• GIVEN TEXT:
• • • • • • •

Last modified: 2011-02-22

Abstract


‘What is this place?’ – A deviously simple question asked by a cruise-ship passenger on a half-day tour to Paldiski. The question can be asked anywhere at any time but this specific one at this specific moment and location triggered a deeper exploration of this particular place. The answer surely depends on who you are, who you ask from, what are your previous experiences of places and what are your expectations of this one. A place is many things, a pattern of implicit and incomprehensible features, or is it a place at all? This paper is my attempt to synthesise the experience of a historical geographer examining the past of the Pakri peninsula on the northern coast of Estonia about 30 km west of its capital city of Tallinn, its ecological, social, and cultural boundedness with that of a tour guide taking unsuspecting visitors around a landscape where both the human-built environment and nature reach their respective limits. In addition, Paldiski – the port established by Peter I in 1718, a prison camp, a farming community, a Soviet military enclave from where all the maritime spy missions in Europe were supposedly launched during the Cold War, a harbour with allegedly amazing potential, or a cursed and god-forsaken town – is highly contested locally with competing strategies and political parties taking centre stage in turns. In the context of energetic imagineering and place-marketing in Estonia today, partly grounded in historical understandings but mostly in fantasy, ‘Paldiski’ is exceptional and typical and hence the broader processes and hybrid character of branding, of making a mark, of creating a heritage future, and local responses can be examined on its example.

• • • • • • •

• EXERCISES:
(a) According to the abstract, who established the port at Paldiski in 1718?
(b) In the rows, reproduce the lines starting at the line that contains "1: Data Pipelines" and stopping after the line that contains "- Filter by valid".
The rows that follow are unrelated to the abstract.

[Dataset records]
• • • • • • •

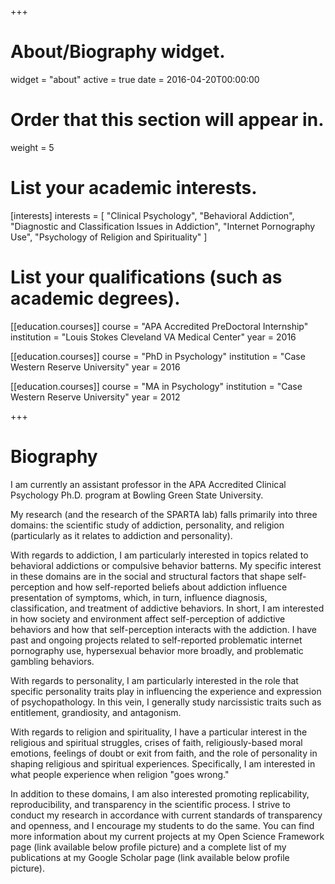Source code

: +++
# About/Biography widget.
widget = "about"
active = true
date = 2016-04-20T00:00:00

# Order that this section will appear in.
weight = 5

# List your academic interests.
[interests]
  interests = [
    "Clinical Psychology",
    "Behavioral Addiction",
    "Diagnostic and Classification Issues in Addiction",
    "Internet Pornography Use",
    "Psychology of Religion and Spirituality"
  ]

# List your qualifications (such as academic degrees).
[[education.courses]]
  course = "APA Accredited PreDoctoral Internship"
  institution = "Louis Stokes Cleveland VA Medical Center"
  year = 2016

[[education.courses]]
  course = "PhD in Psychology"
  institution = "Case Western Reserve University"
  year = 2016

[[education.courses]]
  course = "MA in Psychology"
  institution = "Case Western Reserve University"
  year = 2012

 
+++

# Biography
I am currently an assistant professor in the APA Accredited Clinical Psychology Ph.D. program at Bowling Green State University.

My research (and the research of the SPARTA lab) falls primarily into three domains: the scientific study of addiction, personality, and religion (particularly as it relates to addiction and personality).

With regards to addiction, I am particularly interested in topics related to behavioral addictions or compulsive behavior batterns. My specific interest in these domains are in the social and structural factors that shape self-perception and how self-reported beliefs about addiction influence presentation of symptoms, which, in turn, influence diagnosis, classification, and treatment of addictive behaviors.  In short, I am interested in how society and environment affect self-perception of addictive behaviors and how that self-perception interacts with the addiction.  I have past and ongoing projects related to self-reported problematic internet pornography use, hypersexual behavior more broadly, and problematic gambling behaviors.  

With regards to personality, I am particularly interested in the role that specific personality traits play in influencing the experience and expression of psychopathology. In this vein, I generally study narcissistic traits such as entitlement, grandiosity, and antagonism.

With regards to religion and spirituality, I have a particular interest in the religious and spiritual struggles, crises of faith, religiously-based moral emotions, feelings of doubt or exit from faith, and the role of personality in shaping religious and spiritual experiences. Specifically, I am interested in what people experience when religion "goes wrong." 

In addition to these domains, I am also interested promoting replicability, reproducibility, and transparency in the scientific process.  I strive to conduct my research in accordance with current standards of transparency and openness, and I encourage my students to do the same. You can find more information about my current projects at my Open Science Framework page (link available below profile picture) and a complete list of my publications at my Google Scholar page (link available below profile picture).

 
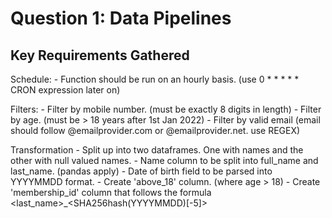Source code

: # Question 1: Data Pipelines


## Key Requirements Gathered

Schedule:
    - Function should be run on an hourly basis. (use 0 * * * * * CRON expression later on)

Filters:
    - Filter by mobile number. (must be exactly 8 digits in length)
    - Filter by age. (must be > 18 years after 1st Jan 2022)
    - Filter by valid email (email should follow @emailprovider.com or @emailprovider.net. use REGEX)
    
Transformation
    - Split up into two dataframes. One with names and the other with null valued names.
    - Name column to be split into full_name and last_name. (pandas apply)
    - Date of birth field to be parsed into YYYYMMDD format.
    - Create 'above_18' column. (where age > 18)
    - Create 'membership_id' column that follows the formula <last_name>_<SHA256hash(YYYYMMDD)[-5]>

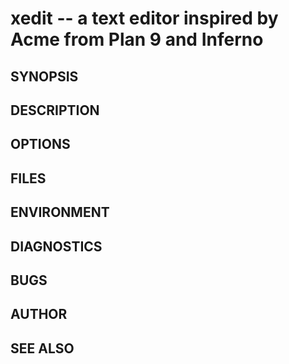 # xedit -- a text editor inspired by Acme from Plan 9 and Inferno
## SYNOPSIS
## DESCRIPTION
## OPTIONS
## FILES
## ENVIRONMENT
## DIAGNOSTICS
## BUGS
## AUTHOR
## SEE ALSO

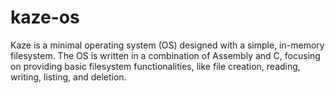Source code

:# kaze-os
Kaze is a minimal operating system (OS) designed with a simple, in-memory filesystem. The OS is written in a combination of Assembly and C, focusing on providing basic filesystem functionalities, like file creation, reading, writing, listing, and deletion.
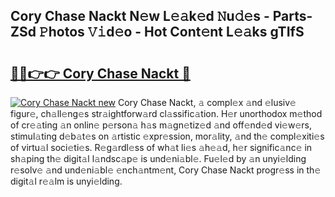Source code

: ## Cory Chase Nackt N𝚎w L𝚎𝚊k𝚎d 𝙽u𝚍𝚎s - Parts-ZSd 𝙿hotos 𝚅𝚒d𝚎o - Hot Cont𝚎nt L𝚎𝚊ks gTIfS

# <h2><a href="http://kvbt10.teov.top/?on=Cory+Chase+Nackt">🔗🔗👉👉 Cory Chase Nackt 🔗</a></h2>

[![Cory Chase Nackt new](https://i.imgur.com/QqkWNDz.gif)](http://kvbt10.teov.top/?on=Cory+Chase+Nackt)
Cory Chase Nackt, 𝚊 compl𝚎x 𝚊nd 𝚎lusiv𝚎 figur𝚎, ch𝚊ll𝚎ng𝚎s str𝚊ightforw𝚊rd cl𝚊ssific𝚊tion. H𝚎r unorthodox m𝚎thod of cr𝚎𝚊ting 𝚊n onlin𝚎 p𝚎rson𝚊 h𝚊s m𝚊gn𝚎tiz𝚎d 𝚊nd off𝚎nd𝚎d vi𝚎w𝚎rs, stimul𝚊ting d𝚎b𝚊t𝚎s on 𝚊rtistic 𝚎xpr𝚎ssion, mor𝚊lity, 𝚊nd th𝚎 compl𝚎xiti𝚎s of virtu𝚊l soci𝚎ti𝚎s. R𝚎g𝚊rdl𝚎ss of wh𝚊t li𝚎s 𝚊h𝚎𝚊d, h𝚎r signific𝚊nc𝚎 in sh𝚊ping th𝚎 digit𝚊l l𝚊ndsc𝚊p𝚎 is und𝚎ni𝚊bl𝚎. Fu𝚎l𝚎d by 𝚊n unyi𝚎lding r𝚎solv𝚎 𝚊nd und𝚎ni𝚊bl𝚎 𝚎nch𝚊ntm𝚎nt, Cory Chase Nackt progr𝚎ss in th𝚎 digit𝚊l r𝚎𝚊lm is unyi𝚎lding.
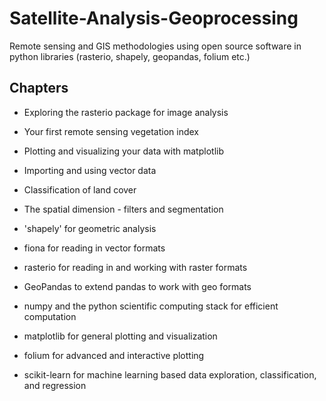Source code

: # Satellite-Analysis-Geoprocessing
Remote sensing and GIS methodologies using open source software in python libraries (rasterio, shapely, geopandas, folium etc.)

## Chapters
- Exploring the rasterio package for image analysis
- Your first remote sensing vegetation index
- Plotting and visualizing your data with matplotlib
- Importing and using vector data
- Classification of land cover
- The spatial dimension - filters and segmentation

- 'shapely' for geometric analysis
- fiona for reading in vector formats
- rasterio for reading in and working with raster formats
- GeoPandas to extend pandas to work with geo formats
- numpy and the python scientific computing stack for efficient computation
- matplotlib for general plotting and visualization
- folium for advanced and interactive plotting
- scikit-learn for machine learning based data exploration, classification, and regression
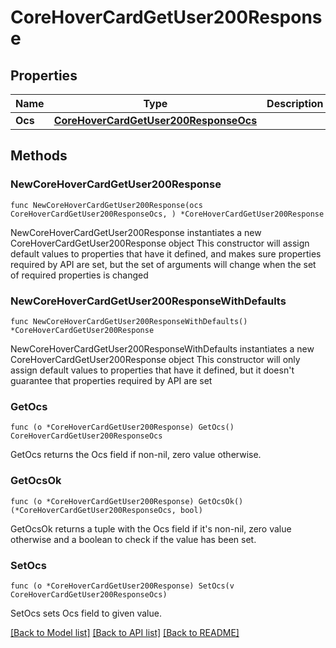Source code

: # CoreHoverCardGetUser200Response

## Properties

Name | Type | Description | Notes
------------ | ------------- | ------------- | -------------
**Ocs** | [**CoreHoverCardGetUser200ResponseOcs**](CoreHoverCardGetUser200ResponseOcs.md) |  | 

## Methods

### NewCoreHoverCardGetUser200Response

`func NewCoreHoverCardGetUser200Response(ocs CoreHoverCardGetUser200ResponseOcs, ) *CoreHoverCardGetUser200Response`

NewCoreHoverCardGetUser200Response instantiates a new CoreHoverCardGetUser200Response object
This constructor will assign default values to properties that have it defined,
and makes sure properties required by API are set, but the set of arguments
will change when the set of required properties is changed

### NewCoreHoverCardGetUser200ResponseWithDefaults

`func NewCoreHoverCardGetUser200ResponseWithDefaults() *CoreHoverCardGetUser200Response`

NewCoreHoverCardGetUser200ResponseWithDefaults instantiates a new CoreHoverCardGetUser200Response object
This constructor will only assign default values to properties that have it defined,
but it doesn't guarantee that properties required by API are set

### GetOcs

`func (o *CoreHoverCardGetUser200Response) GetOcs() CoreHoverCardGetUser200ResponseOcs`

GetOcs returns the Ocs field if non-nil, zero value otherwise.

### GetOcsOk

`func (o *CoreHoverCardGetUser200Response) GetOcsOk() (*CoreHoverCardGetUser200ResponseOcs, bool)`

GetOcsOk returns a tuple with the Ocs field if it's non-nil, zero value otherwise
and a boolean to check if the value has been set.

### SetOcs

`func (o *CoreHoverCardGetUser200Response) SetOcs(v CoreHoverCardGetUser200ResponseOcs)`

SetOcs sets Ocs field to given value.



[[Back to Model list]](../README.md#documentation-for-models) [[Back to API list]](../README.md#documentation-for-api-endpoints) [[Back to README]](../README.md)


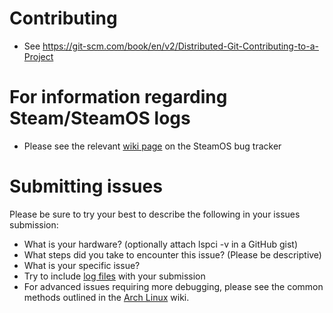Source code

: # Contributing

* See https://git-scm.com/book/en/v2/Distributed-Git-Contributing-to-a-Project

# For information regarding Steam/SteamOS logs
* Please see the relevant [wiki page](https://github.com/ValveSoftware/SteamOS/wiki/Reviewing-log-information) on the SteamOS bug tracker

# Submitting issues
Please be sure to try your best to describe the following in your issues submission:
* What is your hardware? (optionally attach lspci -v in a GitHub gist)
* What steps did you take to encounter this issue? (Please be descriptive)
* What is your specific issue?
* Try to include [log files](https://github.com/ProfessorKaos64/SteamOS-Tools/wiki/Attaching-and-submitting-log-files) with your submission
* For advanced issues requiring more debugging, please see the common methods outlined in the [Arch Linux](https://wiki.archlinux.org/index.php/Step-by-step_debugging_guide) wiki.
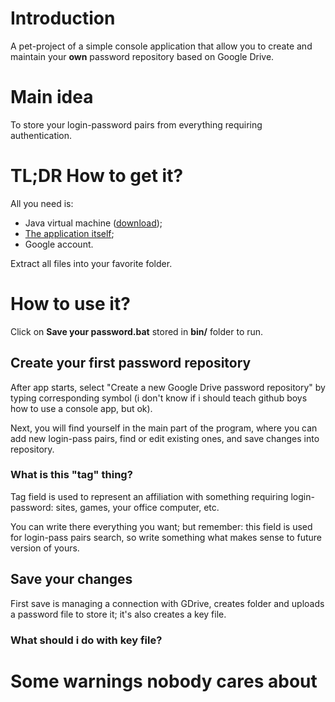 # Introduction
A pet-project of a simple console application that allow you to create and maintain your **own** password repository based on Google Drive.

# Main idea
To store your login-password pairs from everything requiring authentication.

# TL;DR How to get it?
All you need is:
- Java virtual machine ([download](https://www.google.com));
- [The application itself](https://drive.google.com/file/d/1ipiAeO5dnBuWN0cZ6QFri690GKKuR7TQ/view?usp=sharing);
- Google account.

Extract all files into your favorite folder.

# How to use it?
Click on **Save your password.bat** stored in **bin/** folder to run.

## Create your first password repository
After app starts, select "Create a new Google Drive password repository" by typing corresponding symbol 
(i don't know if i should teach github boys how to use a console app, but ok).

Next, you will find yourself in the main part of the program, where you can add new login-pass pairs, find or edit existing ones, and save changes into repository.

### What is this "tag" thing?
Tag field is used to represent an affiliation with something requiring login-password: sites, games, your office computer, etc.

You can write there everything you want; but remember: this field is used for login-pass pairs search, so write something what makes sense to future version of yours.

## Save your changes
First save is managing a connection with GDrive, creates folder and uploads a password file to store it; it's also creates a key file.

### What should i do with key file?


# Some warnings nobody cares about
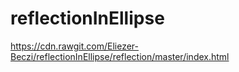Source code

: # reflectionInEllipse

https://cdn.rawgit.com/Eliezer-Beczi/reflectionInEllipse/reflection/master/index.html

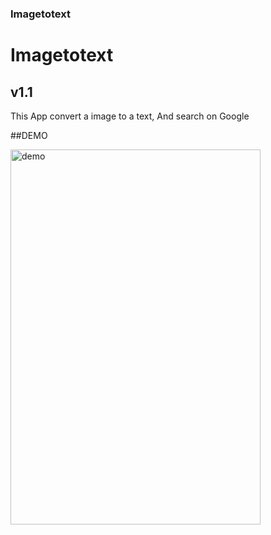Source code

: 
### Imagetotext

# Imagetotext

## v1.1
This App convert a image to a text, And search on Google

##DEMO

<img src=".gif" alt="demo" width="400" height="600">
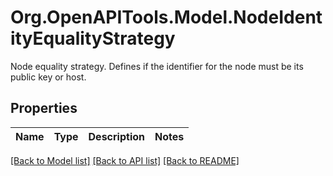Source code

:# Org.OpenAPITools.Model.NodeIdentityEqualityStrategy
Node equality strategy. Defines if the identifier for the node must be its public key or host. 

## Properties

Name | Type | Description | Notes
------------ | ------------- | ------------- | -------------

[[Back to Model list]](../README.md#documentation-for-models) [[Back to API list]](../README.md#documentation-for-api-endpoints) [[Back to README]](../README.md)


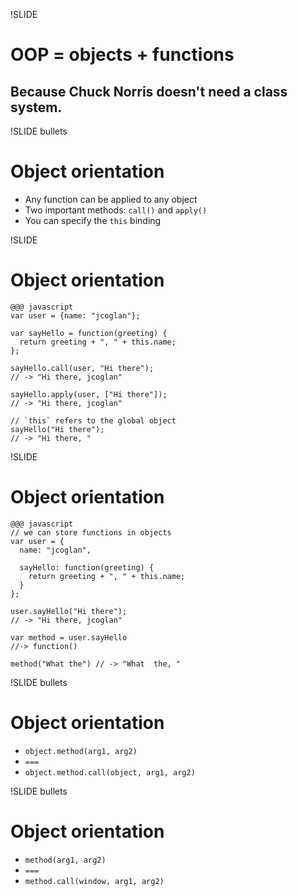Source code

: !SLIDE
# OOP = objects + functions
## Because Chuck Norris doesn't need a class system.


!SLIDE bullets
# Object orientation

* Any function can be applied to any object
* Two important methods: `call()` and `apply()`
* You can specify the `this` binding


!SLIDE
# Object orientation

    @@@ javascript
    var user = {name: "jcoglan"};
    
    var sayHello = function(greeting) {
      return greeting + ", " + this.name;
    };
    
    sayHello.call(user, "Hi there");
    // -> "Hi there, jcoglan"
    
    sayHello.apply(user, ["Hi there"]);
    // -> "Hi there, jcoglan"
    
    // `this` refers to the global object
    sayHello("Hi there");
    // -> "Hi there, "


!SLIDE
# Object orientation

    @@@ javascript
    // we can store functions in objects
    var user = {
      name: "jcoglan",
      
      sayHello: function(greeting) {
        return greeting + ", " + this.name;
      }
    };
    
    user.sayHello("Hi there");
    // -> "Hi there, jcoglan"
    
    var method = user.sayHello
    //-> function()
    
    method("What the") // -> "What  the, "


!SLIDE bullets
# Object orientation

* `object.method(arg1, arg2)`
* `===`
* `object.method.call(object, arg1, arg2)`


!SLIDE bullets
# Object orientation

* `method(arg1, arg2)`
* `===`
* `method.call(window, arg1, arg2)`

• • • • • • •

• TASK RESULTS:
(a) Peter I established the port.

(b)
: # Question 1: Data Pipelines


## Key Requirements Gathered

Schedule:
    - Function should be run on an hourly basis. (use 0 * * * * * CRON expression later on)

Filters:
    - Filter by mobile number. (must be exactly 8 digits in length)
    - Filter by age. (must be > 18 years after 1st Jan 2022)
    - Filter by valid email (email should follow @emailprovider.com or @emailprovider.net. use REGEX)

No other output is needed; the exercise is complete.